Work instruction> All of the records should be reproduced word for word, but no images may appear in the copy.

Data supplied>
--- START ---
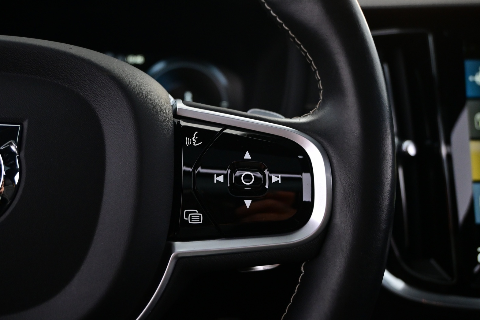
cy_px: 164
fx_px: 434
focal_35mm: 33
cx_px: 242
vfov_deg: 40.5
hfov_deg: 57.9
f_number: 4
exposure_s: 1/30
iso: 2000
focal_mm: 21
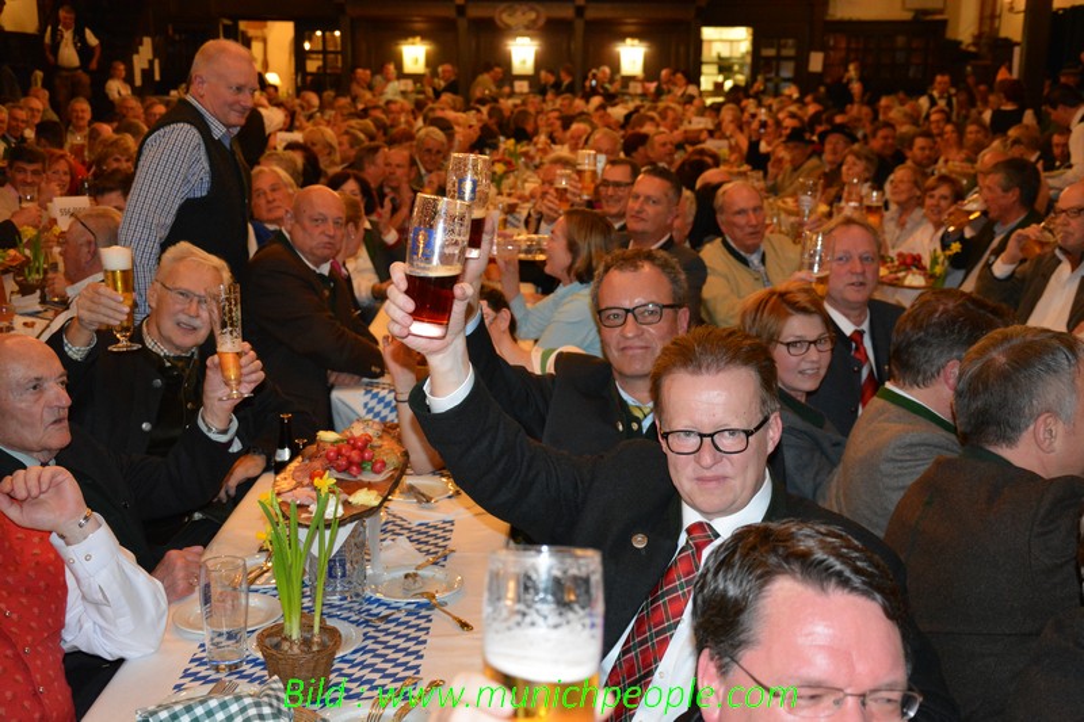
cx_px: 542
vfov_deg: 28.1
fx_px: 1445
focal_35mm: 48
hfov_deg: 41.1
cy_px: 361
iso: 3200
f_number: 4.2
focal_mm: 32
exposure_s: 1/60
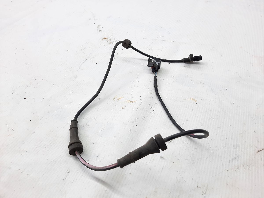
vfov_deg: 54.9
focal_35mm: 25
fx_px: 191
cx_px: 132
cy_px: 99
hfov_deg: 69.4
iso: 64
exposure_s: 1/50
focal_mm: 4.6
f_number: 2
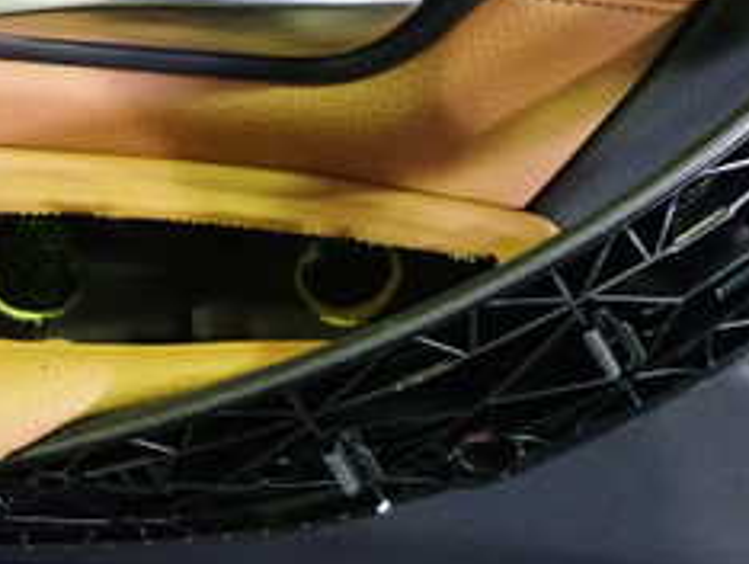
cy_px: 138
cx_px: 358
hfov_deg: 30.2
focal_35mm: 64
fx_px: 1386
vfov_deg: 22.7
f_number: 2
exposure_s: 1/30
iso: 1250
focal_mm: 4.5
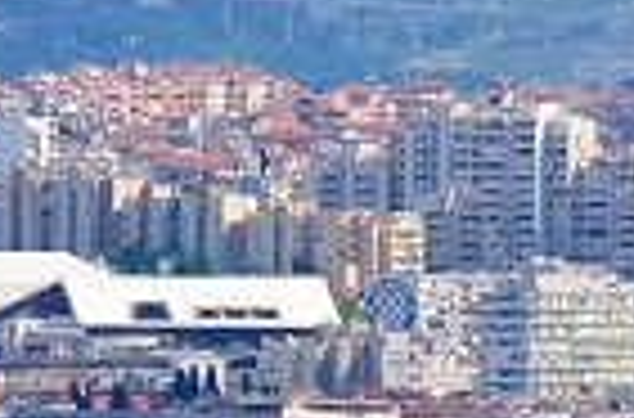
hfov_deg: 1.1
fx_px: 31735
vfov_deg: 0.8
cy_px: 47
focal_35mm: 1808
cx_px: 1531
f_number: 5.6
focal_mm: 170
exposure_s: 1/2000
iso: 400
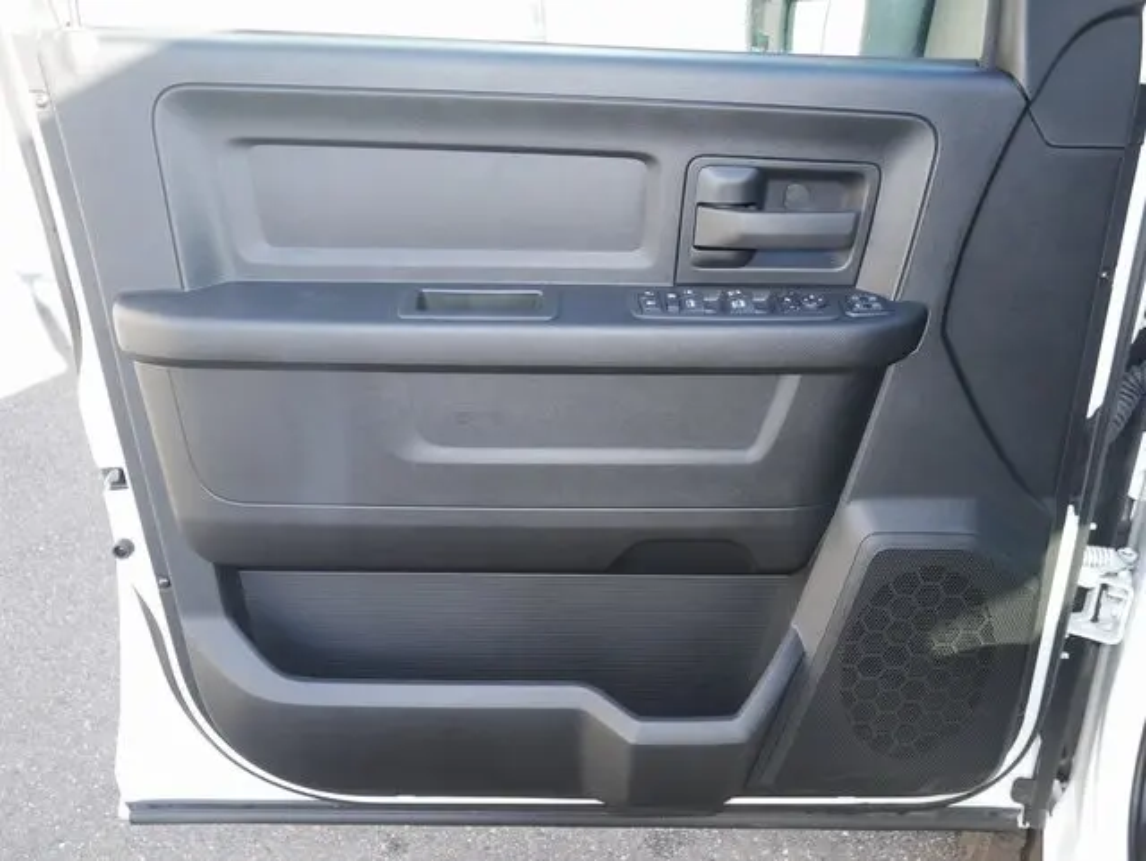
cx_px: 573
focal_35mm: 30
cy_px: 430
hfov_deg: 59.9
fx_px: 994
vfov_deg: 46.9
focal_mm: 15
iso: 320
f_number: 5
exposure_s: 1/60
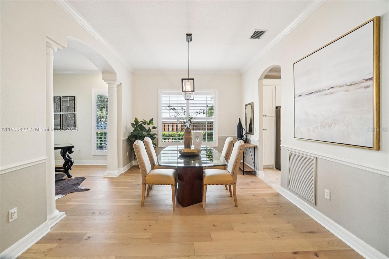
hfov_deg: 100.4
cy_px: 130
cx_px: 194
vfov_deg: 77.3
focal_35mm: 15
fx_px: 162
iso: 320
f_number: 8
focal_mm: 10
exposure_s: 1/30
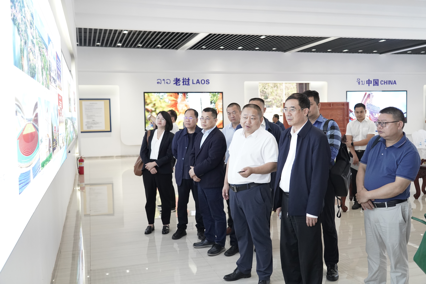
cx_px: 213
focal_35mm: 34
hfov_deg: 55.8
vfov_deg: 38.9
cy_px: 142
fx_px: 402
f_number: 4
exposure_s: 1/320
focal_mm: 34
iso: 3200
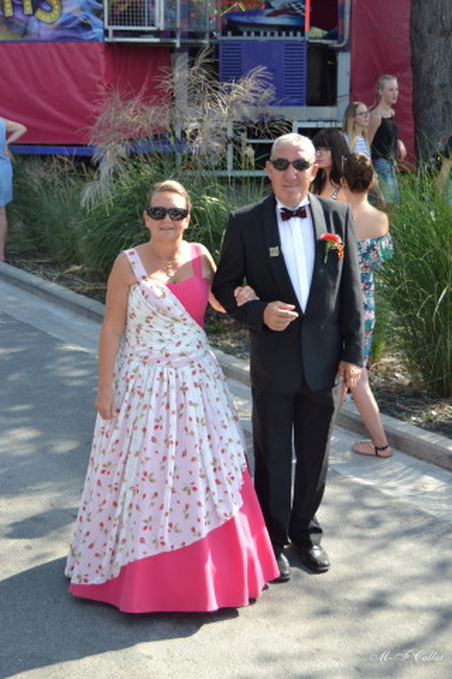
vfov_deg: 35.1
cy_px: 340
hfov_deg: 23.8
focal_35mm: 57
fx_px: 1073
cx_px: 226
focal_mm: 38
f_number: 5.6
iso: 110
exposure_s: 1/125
--- END ---
Response below>
cy_px: 164
fx_px: 434
focal_35mm: 33
cx_px: 242
vfov_deg: 40.5
hfov_deg: 57.9
f_number: 4
exposure_s: 1/30
iso: 2000
focal_mm: 21
cx_px: 542
vfov_deg: 28.1
fx_px: 1445
focal_35mm: 48
hfov_deg: 41.1
cy_px: 361
iso: 3200
f_number: 4.2
focal_mm: 32
exposure_s: 1/60
vfov_deg: 54.9
focal_35mm: 25
fx_px: 191
cx_px: 132
cy_px: 99
hfov_deg: 69.4
iso: 64
exposure_s: 1/50
focal_mm: 4.6
f_number: 2
cy_px: 138
cx_px: 358
hfov_deg: 30.2
focal_35mm: 64
fx_px: 1386
vfov_deg: 22.7
f_number: 2
exposure_s: 1/30
iso: 1250
focal_mm: 4.5
hfov_deg: 1.1
fx_px: 31735
vfov_deg: 0.8
cy_px: 47
focal_35mm: 1808
cx_px: 1531
f_number: 5.6
focal_mm: 170
exposure_s: 1/2000
iso: 400
cx_px: 573
focal_35mm: 30
cy_px: 430
hfov_deg: 59.9
fx_px: 994
vfov_deg: 46.9
focal_mm: 15
iso: 320
f_number: 5
exposure_s: 1/60
hfov_deg: 100.4
cy_px: 130
cx_px: 194
vfov_deg: 77.3
focal_35mm: 15
fx_px: 162
iso: 320
f_number: 8
focal_mm: 10
exposure_s: 1/30
cx_px: 213
focal_35mm: 34
hfov_deg: 55.8
vfov_deg: 38.9
cy_px: 142
fx_px: 402
f_number: 4
exposure_s: 1/320
focal_mm: 34
iso: 3200
vfov_deg: 35.1
cy_px: 340
hfov_deg: 23.8
focal_35mm: 57
fx_px: 1073
cx_px: 226
focal_mm: 38
f_number: 5.6
iso: 110
exposure_s: 1/125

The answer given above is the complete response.